Supplied entries: Begin

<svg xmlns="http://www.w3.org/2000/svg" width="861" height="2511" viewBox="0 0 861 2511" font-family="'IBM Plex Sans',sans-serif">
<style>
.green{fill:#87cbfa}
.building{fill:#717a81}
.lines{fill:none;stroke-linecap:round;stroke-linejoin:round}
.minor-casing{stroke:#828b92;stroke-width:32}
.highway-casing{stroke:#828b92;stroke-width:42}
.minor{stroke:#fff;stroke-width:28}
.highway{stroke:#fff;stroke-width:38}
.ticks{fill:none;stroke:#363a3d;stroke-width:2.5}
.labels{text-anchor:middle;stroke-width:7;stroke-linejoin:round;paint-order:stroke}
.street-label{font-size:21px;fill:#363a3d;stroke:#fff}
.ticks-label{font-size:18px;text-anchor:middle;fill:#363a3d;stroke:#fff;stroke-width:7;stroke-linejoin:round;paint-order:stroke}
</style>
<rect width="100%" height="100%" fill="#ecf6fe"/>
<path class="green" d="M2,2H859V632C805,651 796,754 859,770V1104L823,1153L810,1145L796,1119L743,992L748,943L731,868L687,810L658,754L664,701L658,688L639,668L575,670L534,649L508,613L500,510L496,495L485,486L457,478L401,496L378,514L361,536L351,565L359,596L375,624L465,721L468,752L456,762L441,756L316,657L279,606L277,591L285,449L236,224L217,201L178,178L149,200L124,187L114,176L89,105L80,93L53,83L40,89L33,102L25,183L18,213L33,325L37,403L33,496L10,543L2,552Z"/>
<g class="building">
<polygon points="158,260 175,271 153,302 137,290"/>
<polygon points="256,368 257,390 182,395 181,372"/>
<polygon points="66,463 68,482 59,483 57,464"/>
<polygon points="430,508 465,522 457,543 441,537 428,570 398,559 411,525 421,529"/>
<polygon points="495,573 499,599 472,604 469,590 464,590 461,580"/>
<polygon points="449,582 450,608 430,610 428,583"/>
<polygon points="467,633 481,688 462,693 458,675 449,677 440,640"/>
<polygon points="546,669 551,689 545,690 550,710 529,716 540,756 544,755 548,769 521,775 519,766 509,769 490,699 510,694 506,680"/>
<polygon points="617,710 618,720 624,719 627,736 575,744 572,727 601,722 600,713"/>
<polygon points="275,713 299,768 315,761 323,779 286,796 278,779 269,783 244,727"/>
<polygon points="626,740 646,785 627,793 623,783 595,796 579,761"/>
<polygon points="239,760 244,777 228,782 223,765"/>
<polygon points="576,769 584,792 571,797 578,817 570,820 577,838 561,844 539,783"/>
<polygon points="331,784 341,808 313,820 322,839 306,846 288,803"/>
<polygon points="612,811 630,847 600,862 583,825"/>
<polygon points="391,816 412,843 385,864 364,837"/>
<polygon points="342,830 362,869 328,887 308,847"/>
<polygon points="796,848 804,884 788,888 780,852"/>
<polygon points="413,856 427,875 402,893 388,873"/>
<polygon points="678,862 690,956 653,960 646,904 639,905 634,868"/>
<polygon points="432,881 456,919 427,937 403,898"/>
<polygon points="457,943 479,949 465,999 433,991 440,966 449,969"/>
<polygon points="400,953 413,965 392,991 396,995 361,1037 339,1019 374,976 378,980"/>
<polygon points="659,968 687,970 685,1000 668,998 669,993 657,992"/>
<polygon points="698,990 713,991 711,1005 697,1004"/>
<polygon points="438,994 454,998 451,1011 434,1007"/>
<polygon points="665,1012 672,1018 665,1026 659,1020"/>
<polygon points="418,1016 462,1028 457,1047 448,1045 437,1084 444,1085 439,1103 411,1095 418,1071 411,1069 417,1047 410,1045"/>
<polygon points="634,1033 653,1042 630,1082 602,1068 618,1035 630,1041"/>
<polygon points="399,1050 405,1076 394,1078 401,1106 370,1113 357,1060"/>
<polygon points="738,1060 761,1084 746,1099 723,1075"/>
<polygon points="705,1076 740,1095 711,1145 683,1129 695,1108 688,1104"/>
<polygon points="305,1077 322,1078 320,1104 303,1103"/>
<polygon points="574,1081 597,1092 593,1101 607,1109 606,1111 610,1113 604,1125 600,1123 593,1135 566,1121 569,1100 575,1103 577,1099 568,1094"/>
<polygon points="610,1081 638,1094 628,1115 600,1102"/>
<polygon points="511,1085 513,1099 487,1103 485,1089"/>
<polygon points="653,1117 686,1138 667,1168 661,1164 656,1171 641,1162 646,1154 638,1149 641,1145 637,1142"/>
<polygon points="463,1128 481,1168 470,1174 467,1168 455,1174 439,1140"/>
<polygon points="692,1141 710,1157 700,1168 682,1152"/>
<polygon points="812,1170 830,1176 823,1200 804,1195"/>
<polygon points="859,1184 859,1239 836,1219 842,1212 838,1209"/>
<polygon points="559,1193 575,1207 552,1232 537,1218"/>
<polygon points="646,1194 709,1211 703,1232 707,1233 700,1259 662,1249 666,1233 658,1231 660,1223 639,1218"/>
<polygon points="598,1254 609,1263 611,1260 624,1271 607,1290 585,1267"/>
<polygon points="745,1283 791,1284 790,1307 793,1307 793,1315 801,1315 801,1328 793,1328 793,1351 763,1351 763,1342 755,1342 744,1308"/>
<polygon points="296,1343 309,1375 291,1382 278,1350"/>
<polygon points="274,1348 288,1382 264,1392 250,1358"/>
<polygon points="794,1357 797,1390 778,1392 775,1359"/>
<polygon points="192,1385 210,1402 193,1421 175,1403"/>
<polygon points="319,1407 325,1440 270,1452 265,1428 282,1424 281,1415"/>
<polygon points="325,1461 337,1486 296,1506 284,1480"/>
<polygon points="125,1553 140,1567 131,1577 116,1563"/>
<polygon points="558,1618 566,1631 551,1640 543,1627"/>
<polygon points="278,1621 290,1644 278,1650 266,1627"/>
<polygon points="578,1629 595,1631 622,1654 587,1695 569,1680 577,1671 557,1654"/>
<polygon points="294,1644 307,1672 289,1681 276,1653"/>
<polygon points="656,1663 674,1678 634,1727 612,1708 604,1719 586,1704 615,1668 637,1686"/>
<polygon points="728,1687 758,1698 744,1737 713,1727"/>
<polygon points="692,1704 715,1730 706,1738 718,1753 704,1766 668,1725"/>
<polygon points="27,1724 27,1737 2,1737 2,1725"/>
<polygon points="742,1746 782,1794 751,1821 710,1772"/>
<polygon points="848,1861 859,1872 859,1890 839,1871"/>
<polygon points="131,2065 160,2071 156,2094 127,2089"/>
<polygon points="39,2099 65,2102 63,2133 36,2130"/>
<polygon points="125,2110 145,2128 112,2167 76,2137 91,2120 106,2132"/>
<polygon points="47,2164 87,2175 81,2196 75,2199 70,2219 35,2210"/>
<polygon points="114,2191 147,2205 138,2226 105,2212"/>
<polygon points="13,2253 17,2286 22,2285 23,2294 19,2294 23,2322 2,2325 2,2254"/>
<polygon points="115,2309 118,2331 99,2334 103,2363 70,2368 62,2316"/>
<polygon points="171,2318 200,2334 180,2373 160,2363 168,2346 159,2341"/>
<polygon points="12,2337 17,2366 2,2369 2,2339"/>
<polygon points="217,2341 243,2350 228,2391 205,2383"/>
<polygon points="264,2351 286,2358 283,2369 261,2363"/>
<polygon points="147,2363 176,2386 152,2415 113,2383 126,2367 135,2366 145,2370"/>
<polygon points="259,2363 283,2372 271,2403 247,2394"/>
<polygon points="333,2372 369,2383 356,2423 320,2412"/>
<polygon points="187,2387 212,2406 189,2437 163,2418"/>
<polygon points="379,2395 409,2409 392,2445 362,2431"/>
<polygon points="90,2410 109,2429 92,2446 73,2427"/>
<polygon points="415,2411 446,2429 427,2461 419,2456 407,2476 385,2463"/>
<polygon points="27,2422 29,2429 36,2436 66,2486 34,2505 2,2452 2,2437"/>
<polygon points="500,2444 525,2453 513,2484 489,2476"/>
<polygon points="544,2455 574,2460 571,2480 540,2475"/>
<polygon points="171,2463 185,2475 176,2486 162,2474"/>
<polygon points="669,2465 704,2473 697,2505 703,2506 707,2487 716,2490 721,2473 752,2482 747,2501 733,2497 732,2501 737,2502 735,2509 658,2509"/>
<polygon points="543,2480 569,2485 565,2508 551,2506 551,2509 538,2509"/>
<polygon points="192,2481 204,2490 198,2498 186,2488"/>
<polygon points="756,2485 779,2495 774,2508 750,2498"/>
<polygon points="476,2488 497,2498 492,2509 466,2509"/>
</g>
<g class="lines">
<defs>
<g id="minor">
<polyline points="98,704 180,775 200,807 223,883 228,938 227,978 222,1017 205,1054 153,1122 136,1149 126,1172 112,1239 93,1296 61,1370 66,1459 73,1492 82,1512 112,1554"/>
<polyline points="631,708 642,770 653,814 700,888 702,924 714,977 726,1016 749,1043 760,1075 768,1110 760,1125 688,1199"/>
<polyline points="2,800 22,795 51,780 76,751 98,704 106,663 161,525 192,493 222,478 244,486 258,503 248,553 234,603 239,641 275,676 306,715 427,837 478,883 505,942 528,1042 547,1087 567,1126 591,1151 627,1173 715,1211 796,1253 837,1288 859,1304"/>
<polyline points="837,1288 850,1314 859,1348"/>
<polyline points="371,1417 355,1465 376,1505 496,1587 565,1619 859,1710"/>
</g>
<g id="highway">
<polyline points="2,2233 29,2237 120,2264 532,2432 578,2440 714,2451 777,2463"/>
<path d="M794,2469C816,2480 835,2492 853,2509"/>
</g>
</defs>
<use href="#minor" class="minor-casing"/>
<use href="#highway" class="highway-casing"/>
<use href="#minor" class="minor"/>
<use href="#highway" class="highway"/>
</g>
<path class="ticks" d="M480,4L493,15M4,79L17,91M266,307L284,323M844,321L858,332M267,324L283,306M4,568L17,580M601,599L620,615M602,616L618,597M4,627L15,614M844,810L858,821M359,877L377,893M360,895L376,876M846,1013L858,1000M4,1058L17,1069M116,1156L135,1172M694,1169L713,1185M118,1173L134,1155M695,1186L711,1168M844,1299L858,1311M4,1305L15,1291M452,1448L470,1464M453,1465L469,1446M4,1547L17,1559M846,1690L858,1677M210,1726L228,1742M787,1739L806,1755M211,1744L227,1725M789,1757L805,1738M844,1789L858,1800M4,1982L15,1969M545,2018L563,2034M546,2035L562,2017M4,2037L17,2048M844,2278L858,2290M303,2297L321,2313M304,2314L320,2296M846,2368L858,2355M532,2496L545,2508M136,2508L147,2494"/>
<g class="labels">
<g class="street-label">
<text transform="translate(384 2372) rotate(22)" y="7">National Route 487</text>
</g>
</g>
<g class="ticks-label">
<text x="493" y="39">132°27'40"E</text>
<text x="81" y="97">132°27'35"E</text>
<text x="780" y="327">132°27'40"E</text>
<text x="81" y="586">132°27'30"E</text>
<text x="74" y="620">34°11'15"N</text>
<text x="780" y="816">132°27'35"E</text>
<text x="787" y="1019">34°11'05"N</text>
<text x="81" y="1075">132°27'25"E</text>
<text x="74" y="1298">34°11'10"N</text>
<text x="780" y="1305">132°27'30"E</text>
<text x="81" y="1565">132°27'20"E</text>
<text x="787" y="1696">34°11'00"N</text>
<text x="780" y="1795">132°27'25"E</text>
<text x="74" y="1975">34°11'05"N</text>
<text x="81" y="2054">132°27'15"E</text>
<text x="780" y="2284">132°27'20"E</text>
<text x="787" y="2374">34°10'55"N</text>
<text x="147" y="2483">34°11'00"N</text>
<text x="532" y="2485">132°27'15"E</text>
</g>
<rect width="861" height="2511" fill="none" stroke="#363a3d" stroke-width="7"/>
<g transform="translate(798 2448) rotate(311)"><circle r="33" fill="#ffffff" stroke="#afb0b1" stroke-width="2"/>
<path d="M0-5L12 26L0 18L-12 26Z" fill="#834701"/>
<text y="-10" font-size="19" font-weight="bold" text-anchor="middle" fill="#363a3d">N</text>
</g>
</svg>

Supplied entries: End
Supplied entries: Begin

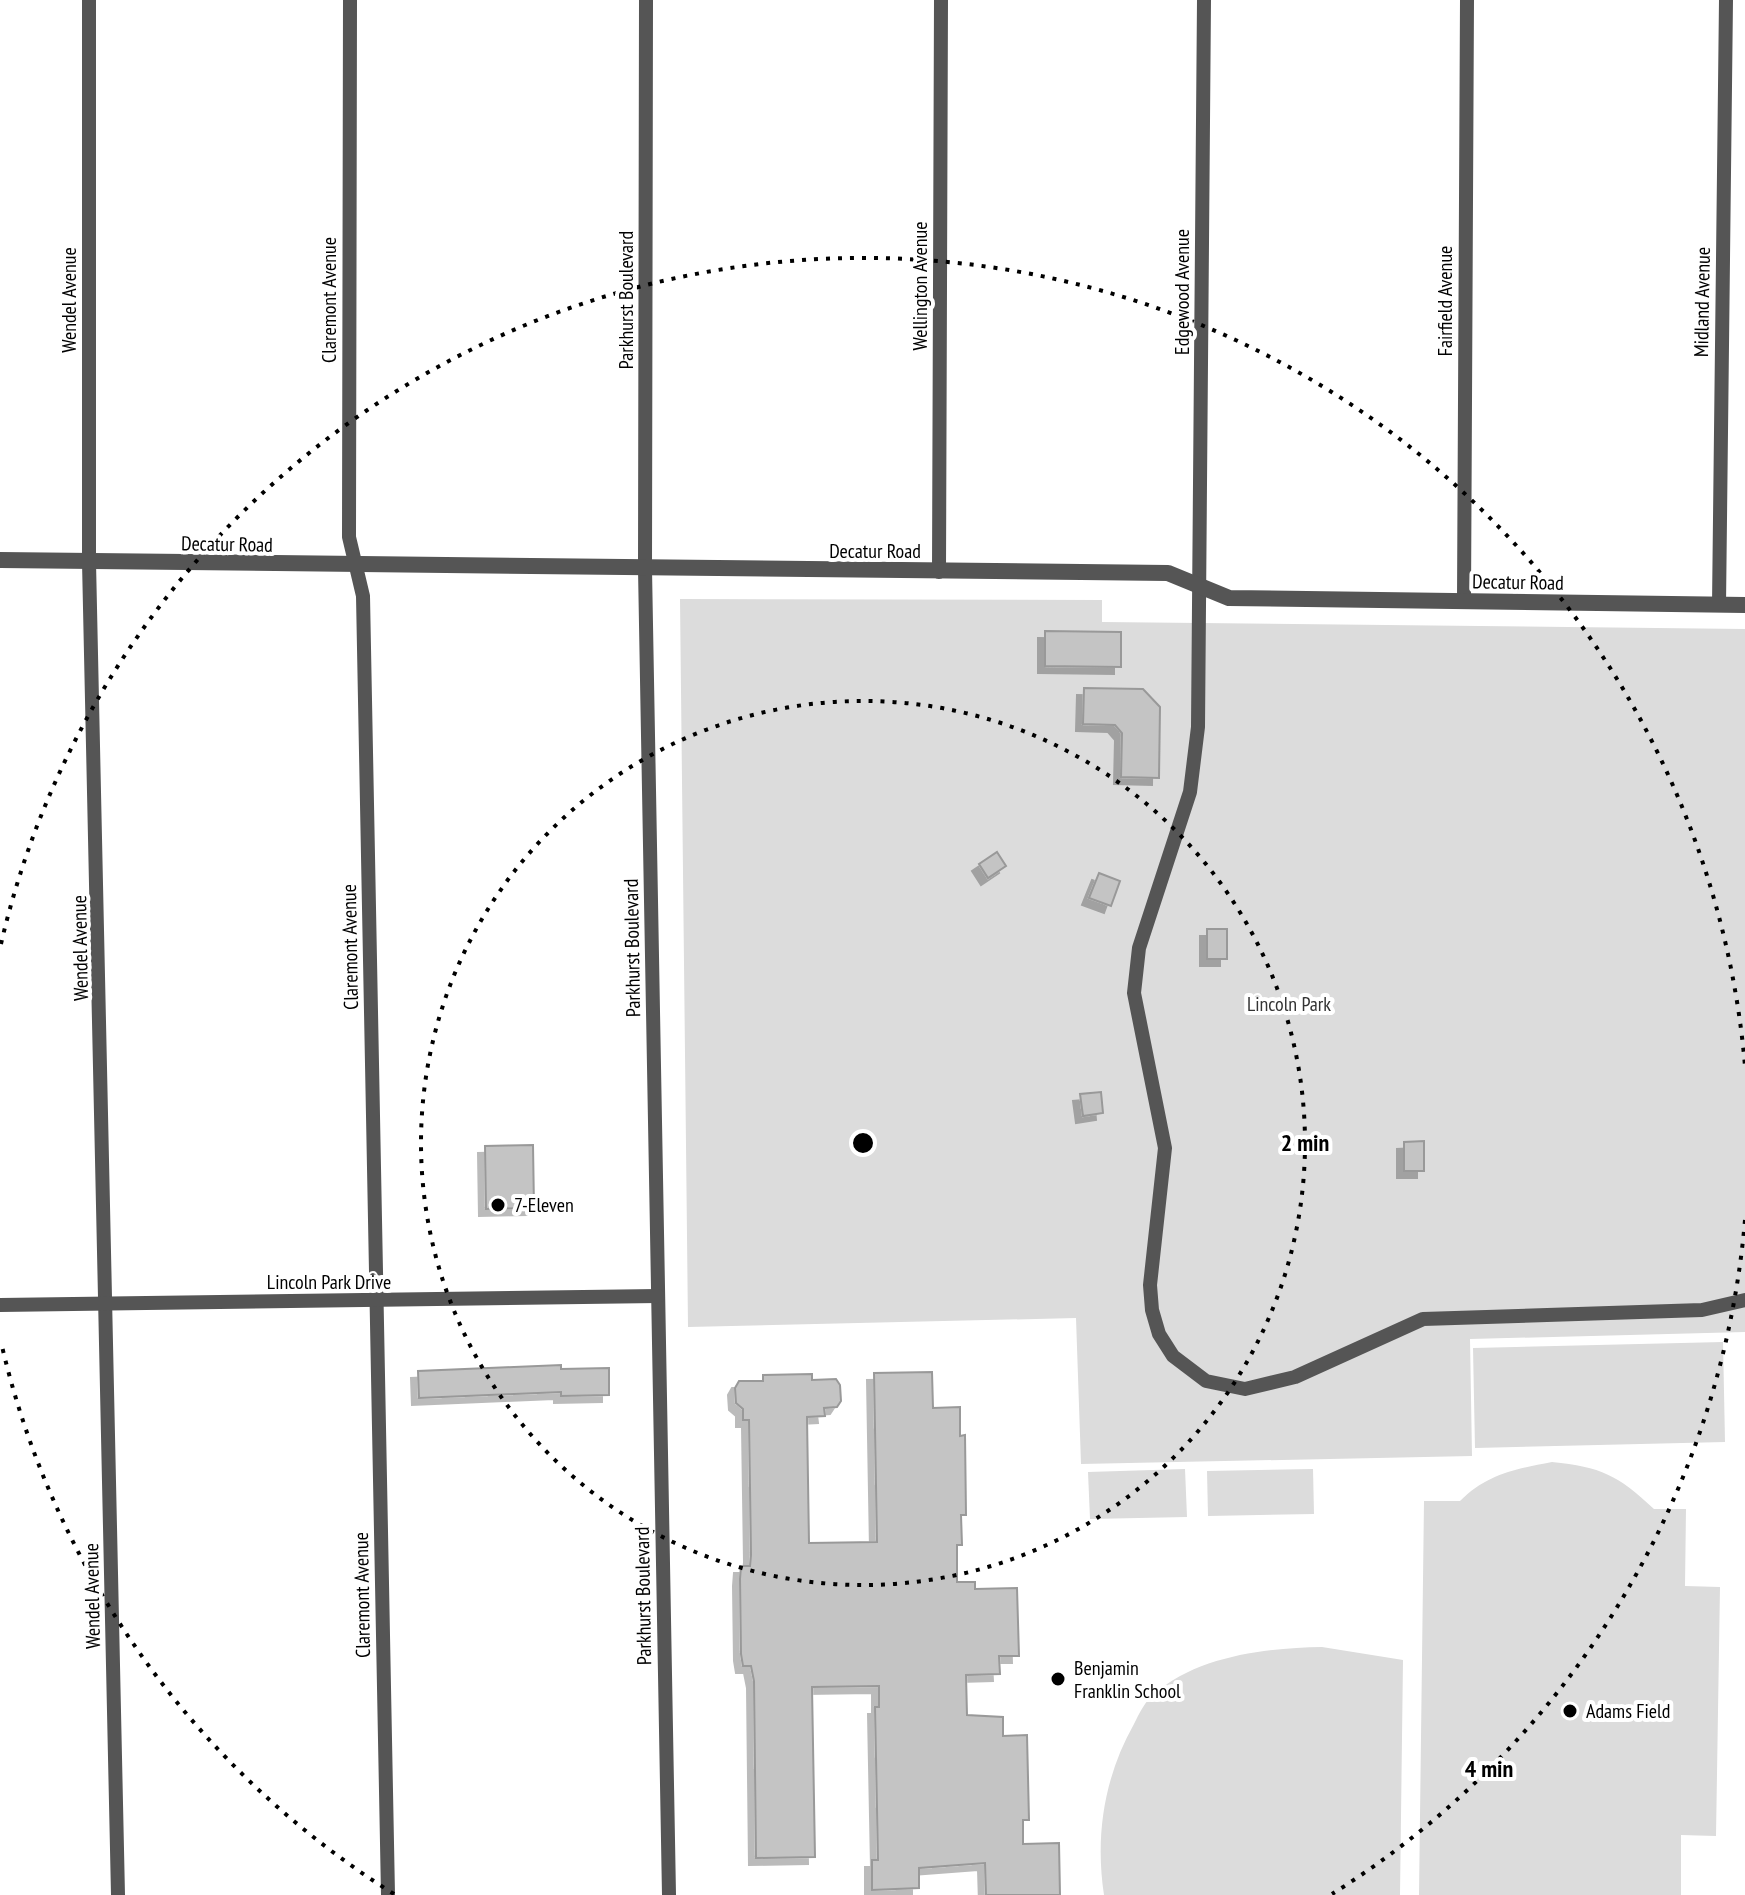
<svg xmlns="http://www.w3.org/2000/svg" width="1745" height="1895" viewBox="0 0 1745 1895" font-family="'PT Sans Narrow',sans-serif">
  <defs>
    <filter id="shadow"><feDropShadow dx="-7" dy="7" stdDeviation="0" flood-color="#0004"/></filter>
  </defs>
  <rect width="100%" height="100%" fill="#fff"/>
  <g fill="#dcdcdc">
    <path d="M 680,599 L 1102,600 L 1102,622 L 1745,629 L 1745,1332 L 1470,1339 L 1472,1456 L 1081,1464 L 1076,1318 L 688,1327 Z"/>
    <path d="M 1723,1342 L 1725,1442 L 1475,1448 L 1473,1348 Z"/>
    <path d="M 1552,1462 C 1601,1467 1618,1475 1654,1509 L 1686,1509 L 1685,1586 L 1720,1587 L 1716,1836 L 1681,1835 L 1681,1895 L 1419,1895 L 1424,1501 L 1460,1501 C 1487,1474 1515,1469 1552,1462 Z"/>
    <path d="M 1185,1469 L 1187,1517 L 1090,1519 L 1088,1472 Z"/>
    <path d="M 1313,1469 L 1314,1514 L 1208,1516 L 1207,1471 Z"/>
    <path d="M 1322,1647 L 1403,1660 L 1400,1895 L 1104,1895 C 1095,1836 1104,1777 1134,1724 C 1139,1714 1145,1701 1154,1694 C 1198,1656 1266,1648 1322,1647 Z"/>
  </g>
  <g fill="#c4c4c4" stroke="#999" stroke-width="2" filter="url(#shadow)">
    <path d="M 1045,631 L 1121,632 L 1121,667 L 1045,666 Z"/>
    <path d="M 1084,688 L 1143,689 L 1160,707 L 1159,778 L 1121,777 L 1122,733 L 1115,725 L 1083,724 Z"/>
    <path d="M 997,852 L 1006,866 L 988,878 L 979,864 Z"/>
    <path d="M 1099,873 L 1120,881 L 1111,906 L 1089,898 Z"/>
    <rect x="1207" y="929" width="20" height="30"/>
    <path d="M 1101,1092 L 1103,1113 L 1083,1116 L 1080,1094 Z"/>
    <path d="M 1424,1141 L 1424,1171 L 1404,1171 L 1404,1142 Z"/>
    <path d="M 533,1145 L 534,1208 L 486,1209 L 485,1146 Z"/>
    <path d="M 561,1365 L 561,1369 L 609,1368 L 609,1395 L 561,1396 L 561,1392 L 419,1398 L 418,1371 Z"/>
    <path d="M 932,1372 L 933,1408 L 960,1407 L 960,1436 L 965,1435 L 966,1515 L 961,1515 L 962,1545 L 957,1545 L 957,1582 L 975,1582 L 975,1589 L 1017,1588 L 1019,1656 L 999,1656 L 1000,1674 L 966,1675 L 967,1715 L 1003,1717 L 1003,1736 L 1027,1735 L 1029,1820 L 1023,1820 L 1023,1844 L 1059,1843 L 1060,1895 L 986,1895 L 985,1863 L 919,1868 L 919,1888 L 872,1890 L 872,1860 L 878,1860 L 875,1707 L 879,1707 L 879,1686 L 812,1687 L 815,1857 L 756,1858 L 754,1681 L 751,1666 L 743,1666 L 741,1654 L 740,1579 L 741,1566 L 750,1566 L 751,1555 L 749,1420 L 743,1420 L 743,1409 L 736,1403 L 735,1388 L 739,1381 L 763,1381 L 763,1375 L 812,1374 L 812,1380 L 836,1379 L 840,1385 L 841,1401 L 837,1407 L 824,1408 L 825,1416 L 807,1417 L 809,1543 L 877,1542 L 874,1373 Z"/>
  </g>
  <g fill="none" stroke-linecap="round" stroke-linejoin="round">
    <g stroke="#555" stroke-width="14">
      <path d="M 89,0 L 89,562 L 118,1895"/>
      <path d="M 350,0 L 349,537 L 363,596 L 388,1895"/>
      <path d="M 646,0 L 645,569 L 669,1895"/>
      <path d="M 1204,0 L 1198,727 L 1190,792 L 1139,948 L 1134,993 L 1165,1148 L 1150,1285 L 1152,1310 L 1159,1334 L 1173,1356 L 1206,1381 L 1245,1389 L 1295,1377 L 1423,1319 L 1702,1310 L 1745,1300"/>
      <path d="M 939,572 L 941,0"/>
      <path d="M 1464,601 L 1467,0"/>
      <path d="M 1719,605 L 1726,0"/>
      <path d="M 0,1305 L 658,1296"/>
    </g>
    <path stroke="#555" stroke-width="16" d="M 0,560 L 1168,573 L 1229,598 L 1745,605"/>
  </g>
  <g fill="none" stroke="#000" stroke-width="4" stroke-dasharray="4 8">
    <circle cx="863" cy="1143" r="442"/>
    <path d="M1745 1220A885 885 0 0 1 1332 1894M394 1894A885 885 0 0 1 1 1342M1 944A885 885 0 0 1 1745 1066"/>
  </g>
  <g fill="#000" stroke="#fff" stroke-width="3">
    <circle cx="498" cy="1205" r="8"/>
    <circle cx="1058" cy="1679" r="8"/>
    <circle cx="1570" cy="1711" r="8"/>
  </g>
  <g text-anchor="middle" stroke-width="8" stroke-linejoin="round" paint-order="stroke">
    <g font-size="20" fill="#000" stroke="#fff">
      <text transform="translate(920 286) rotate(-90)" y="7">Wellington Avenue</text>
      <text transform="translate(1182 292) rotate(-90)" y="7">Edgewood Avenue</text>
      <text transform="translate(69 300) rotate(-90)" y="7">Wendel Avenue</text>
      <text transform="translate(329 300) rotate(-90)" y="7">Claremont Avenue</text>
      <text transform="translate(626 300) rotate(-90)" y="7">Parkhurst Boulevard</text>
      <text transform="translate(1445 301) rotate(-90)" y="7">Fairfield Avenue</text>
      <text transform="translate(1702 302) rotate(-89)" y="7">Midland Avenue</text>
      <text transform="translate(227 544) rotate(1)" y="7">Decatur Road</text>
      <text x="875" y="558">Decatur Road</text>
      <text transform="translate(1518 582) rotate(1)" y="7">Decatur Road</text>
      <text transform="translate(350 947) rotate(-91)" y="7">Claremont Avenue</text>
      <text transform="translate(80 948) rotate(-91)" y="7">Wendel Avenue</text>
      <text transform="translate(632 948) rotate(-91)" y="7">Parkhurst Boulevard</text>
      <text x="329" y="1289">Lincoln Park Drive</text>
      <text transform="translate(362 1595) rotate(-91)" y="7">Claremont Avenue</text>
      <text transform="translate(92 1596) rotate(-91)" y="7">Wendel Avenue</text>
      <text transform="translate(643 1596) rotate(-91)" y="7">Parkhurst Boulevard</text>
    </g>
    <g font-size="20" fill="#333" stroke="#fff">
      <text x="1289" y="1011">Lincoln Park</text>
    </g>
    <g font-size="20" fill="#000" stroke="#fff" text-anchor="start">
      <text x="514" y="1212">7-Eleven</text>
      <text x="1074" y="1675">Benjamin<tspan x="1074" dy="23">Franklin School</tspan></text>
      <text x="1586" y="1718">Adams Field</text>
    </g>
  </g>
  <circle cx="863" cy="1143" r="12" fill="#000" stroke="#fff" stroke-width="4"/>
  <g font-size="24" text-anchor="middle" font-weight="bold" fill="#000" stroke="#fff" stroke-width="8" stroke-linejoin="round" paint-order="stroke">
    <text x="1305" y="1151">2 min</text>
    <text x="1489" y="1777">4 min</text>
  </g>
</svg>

Supplied entries: End

What you should do ▸ Whenever a line in the material above holds the string "lines", copy that line in full.

Result of the task ▸
.lines{fill:none;stroke-linecap:round;stroke-linejoin:round}
<g class="lines">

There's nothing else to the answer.